Here’s the thing about resumes. You should have a resume that you can readily adapt to each job you apply for. Pay special attention to the exact skills and qualifications the employer is looking for. Many companies have a computer sort resumes before a human ever sees them, and having the right keywords for the job improves the chances that a human will consider yours.

Read up on what makes a good resume. There are plenty of books on resume writing, and many are available in Kindle editions so you can access it right away.

Plan Your Cover Letter

Like your resume, your cover letter should be customized for each application. Plan out a basic one, and take the time to edit it for each job.

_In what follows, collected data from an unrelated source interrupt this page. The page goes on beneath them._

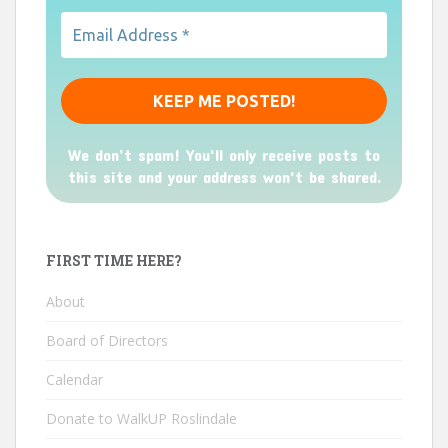
We don’t spam! You'll only receive posts to
this site and your address won't be shared.
FIRST TIME HERE?
About
Board of Directors
Calendar
Donate to WalkUP Roslindale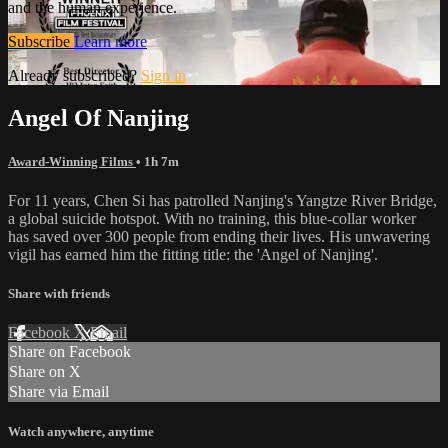
and the human experience.
Subscribe
Learn more
Already subscribed?
Sign in
Angel Of Nanjing
Award-Winning Films
• 1h 7m
For 11 years, Chen Si has patrolled Nanjing's Yangtze River Bridge,
a global suicide hotspot. With no training, this blue-collar worker
has saved over 300 people from ending their lives. His unwavering
vigil has earned him the fitting title: the 'Angel of Nanjing'.
Share with friends
Facebook
X
Email
Share on Facebook
Share on X
Share via Email
Watch anywhere, anytime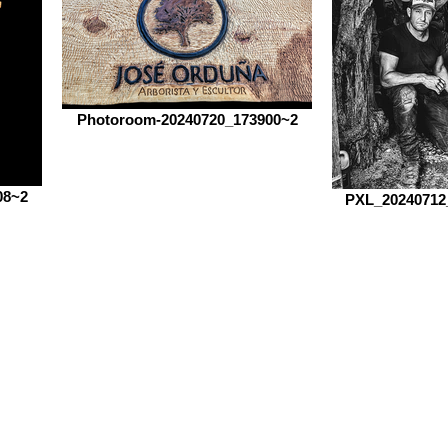
Photoroom-20240720_173900~2
08~2
PXL_20240712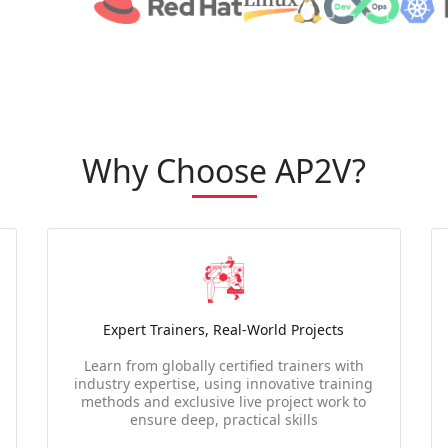
Why Choose AP2V?
Expert Trainers, Real-World Projects
Learn from globally certified trainers with
industry expertise, using innovative training
methods and exclusive live project work to
ensure deep, practical skills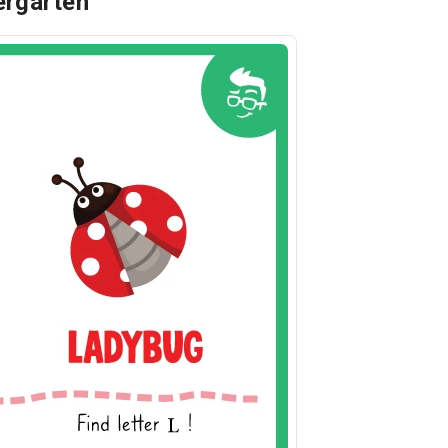
dergarten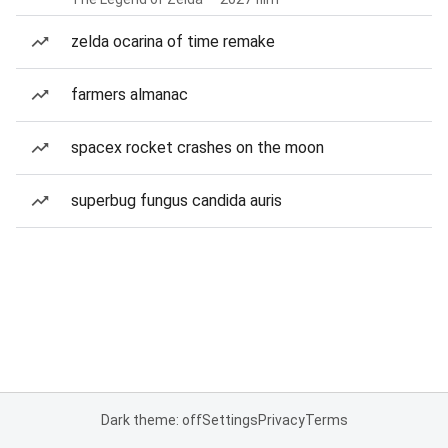
zelda ocarina of time remake
farmers almanac
spacex rocket crashes on the moon
superbug fungus candida auris
Dark theme: off
Settings
Privacy
Terms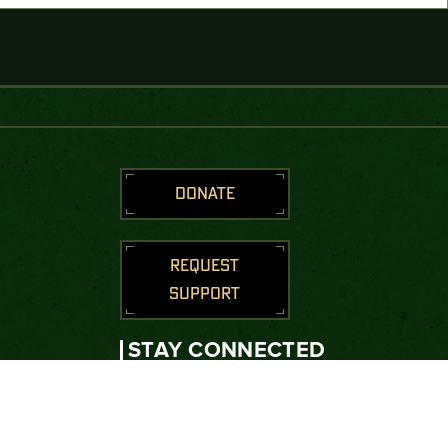
DONATE
REQUEST
SUPPORT
STAY CONNECTED
Join us to receive messages from
the Green Beret Foundation.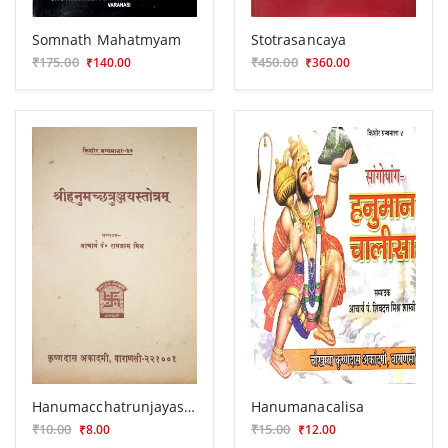
Somnath Mahatmyam
Stotrasancaya
₹175.00
₹450.00
₹140.00
₹360.00
Hanumacchatrunjayastotra
Hanumanacalisa
₹10.00
₹15.00
₹8.00
₹12.00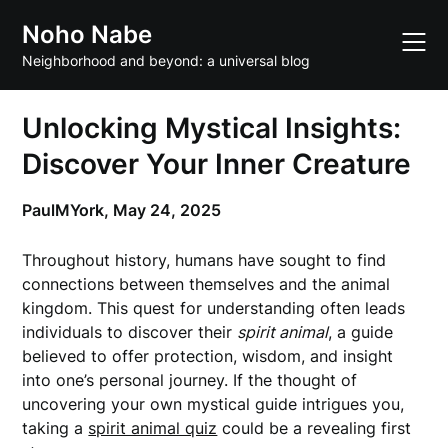
Skip
Noho Nabe
to
content
Neighborhood and beyond: a universal blog
Unlocking Mystical Insights:
Discover Your Inner Creature
PaulMYork,
May 24, 2025
Throughout history, humans have sought to find
connections between themselves and the animal
kingdom. This quest for understanding often leads
individuals to discover their
spirit animal
, a guide
believed to offer protection, wisdom, and insight
into one’s personal journey. If the thought of
uncovering your own mystical guide intrigues you,
taking a
spirit animal quiz
could be a revealing first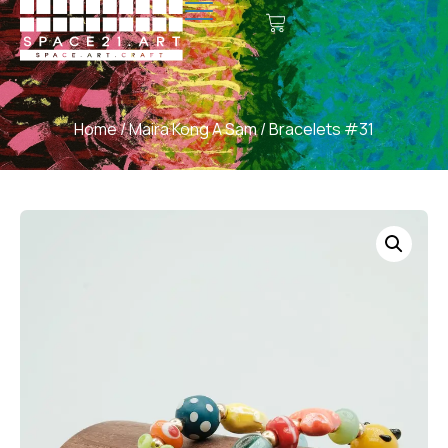
Home
/
Maira Kong A Sam
/ Bracelets #31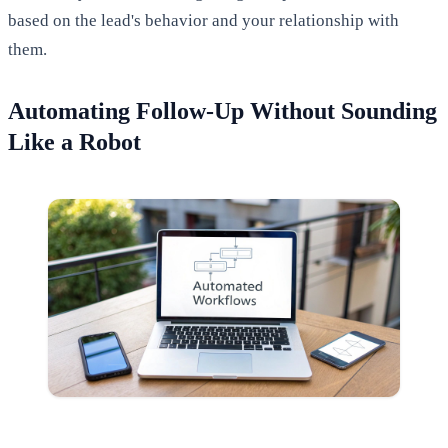
based on the lead's behavior and your relationship with
them.
Automating Follow-Up Without Sounding
Like a Robot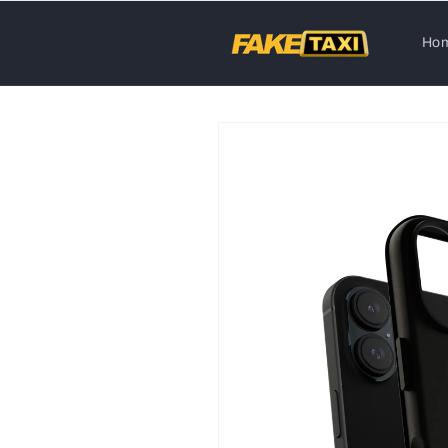
Skip to
content
Ho
Skip to
product
information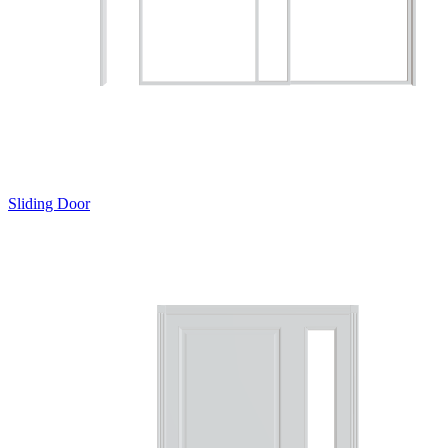
Sliding Door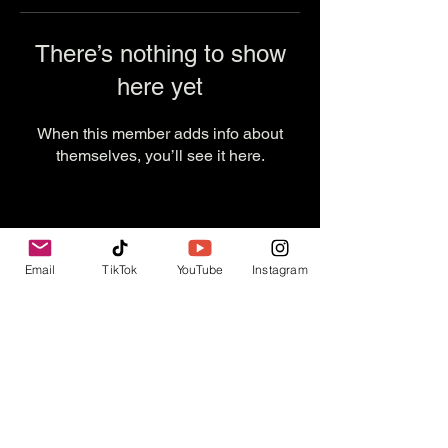
There’s nothing to show
here yet
When this member adds info about
themselves, you’ll see it here.
Email
TikTok
YouTube
Instagram
Contact Us
info@thevesselexperience.com
Follow Us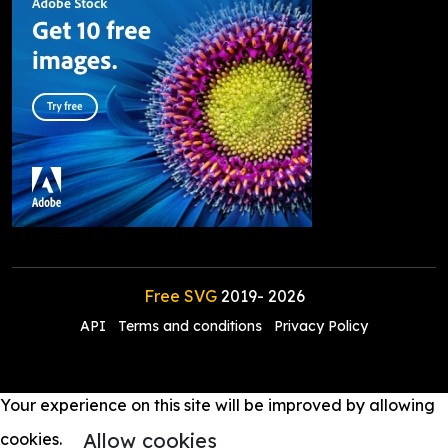
Free SVG
2019-
2026
API
Terms and conditions
Privacy Policy
Your experience on this site will be improved by allowing
Allow cookies
cookies.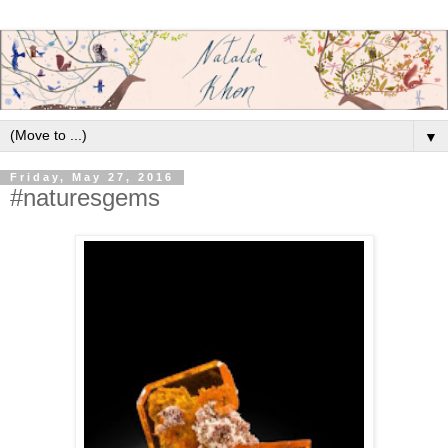
▼
Friday, May 27, 2016
#naturesgems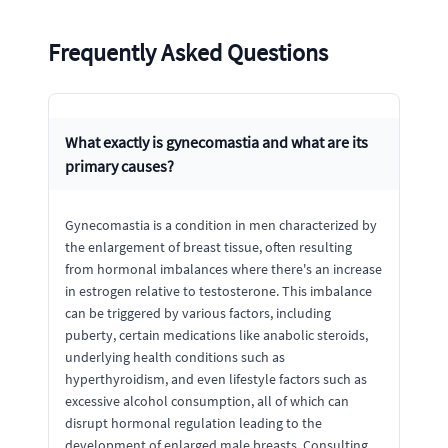
Frequently Asked Questions
What exactly is gynecomastia and what are its
primary causes?
Gynecomastia is a condition in men characterized by
the enlargement of breast tissue, often resulting
from hormonal imbalances where there's an increase
in estrogen relative to testosterone. This imbalance
can be triggered by various factors, including
puberty, certain medications like anabolic steroids,
underlying health conditions such as
hyperthyroidism, and even lifestyle factors such as
excessive alcohol consumption, all of which can
disrupt hormonal regulation leading to the
development of enlarged male breasts. Consulting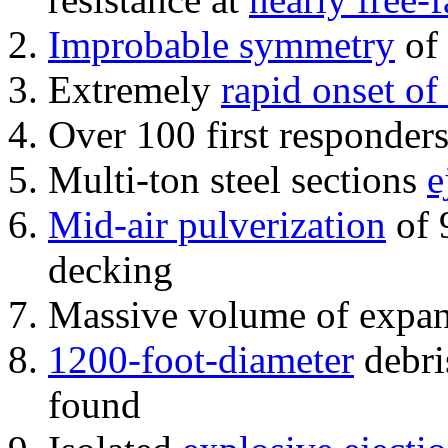
Improbable symmetry
of 
Extremely
rapid onset of
Over 100 first responder
Multi-ton steel sections
e
Mid-air pulverization
of 
decking
Massive volume of expa
1200-foot-diameter
debri
found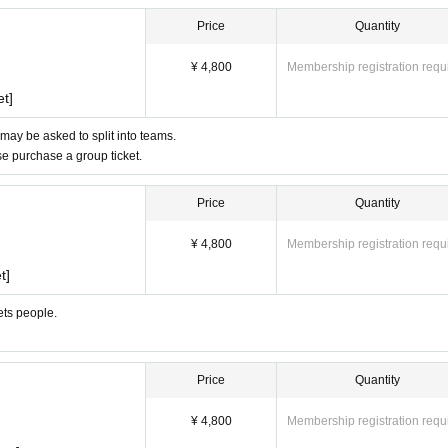
Price
Quantity
¥ 4,800
Membership registration requ
et]
 may be asked to split into teams.
ase purchase a group ticket.
Price
Quantity
¥ 4,800
Membership registration requ
t]
ets people.
Price
Quantity
¥ 4,800
Membership registration requ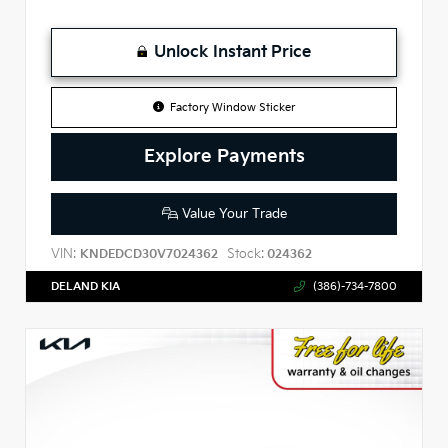
Unlock Instant Price
Factory Window Sticker
Explore Payments
Value Your Trade
VIN:
Stock:
KNDEDCD30V7024362
024362
DELAND KIA
(386)-734-7800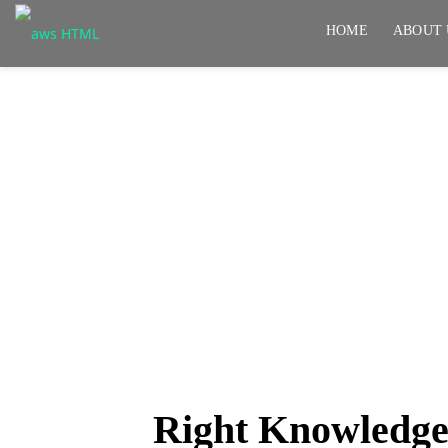
HOME
ABOUT 
Right Knowledge. Ri
Search.
Right Knowledge.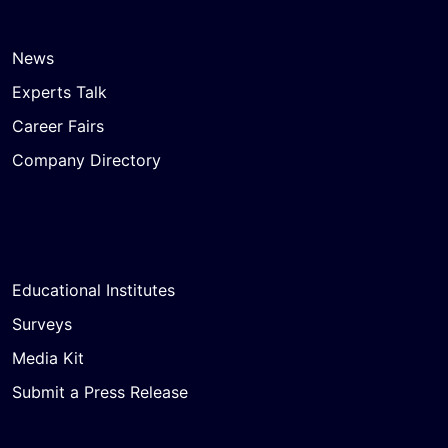
News
Experts Talk
Career Fairs
Company Directory
Educational Institutes
Surveys
Media Kit
Submit a Press Release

Your cover letter should be an introduction to you and your skills. Exactly how you should write your cover letter will depend in part on the industry you want to work in. As with resumes, it can pay to read up on what makes a good cover letter.

Some online job applications will not have space for a cover letter, and if that’s the case, don’t try to figure out how to send one. Go with the information requested by the employer.

Find Your Preferred Employers

There may be some employers you would really like to work for. Find their website and where they post job openings, both on and off their website. If you have any connections with people who work there already, on LinkedIn or other websites, let them know what you’re looking for. You might hear about openings before they’re posted if you’re lucky and have done a good job networking.

Discover the Best Keywords For Your Work at Home Job Hunt

Don’t rely only on the employers you’ve already heard of. Figure out the best keywords to help you find other opportunities you’re qualified for. “Work at home” is not the best keyword for home based work much of the time, although it has its uses. Too many scams use it for it to be your best primary keyword. “Telecommute,” “virtual” and “remote” are often better. Combine them with the kind of work you want; don’t use them alone.

Choose Good Job Boards

There are plenty of job boards out there to help you with your job search. The work at home job board here at Home With the Kids is free. Other job boards such as IndeedDice and Simply Hired can also provide good leads, although you will need to sort out the jobs that actually offer you the opportunity to work at home.

You can also consider paid job boards such as Home Job Stop. The advantage to such sites is that they may do more screening of employers, to make sure they’re legitimate. A good paid job board will be focused on what you need from it – work at home jobs, for example – and have a clear refund policy in case you find the service unsatisfactory.

Be Sensible About Your Goals

Do not set a daily goal of so many applications or anything like that. It’s a waste of time to apply to jobs just to meet some arbitrary goal you’ve set yourself.

Your goals should have more to do with accomplishing a successful job hunt. Some days you might spend several hours reviewing job listings and applying to interesting positions. Other days you may not find much you haven’t looked at already. An arbitrary goal may push your to put too little effort into some applications or apply to jobs that aren’t really relevant to your skills.

Taking these steps to prepare yourself for your work at home job hunt can improve your chances of success. It may take some time – most job hunts do – but with persistence and a good match of your skills to the jobs you apply, you might land the job you want.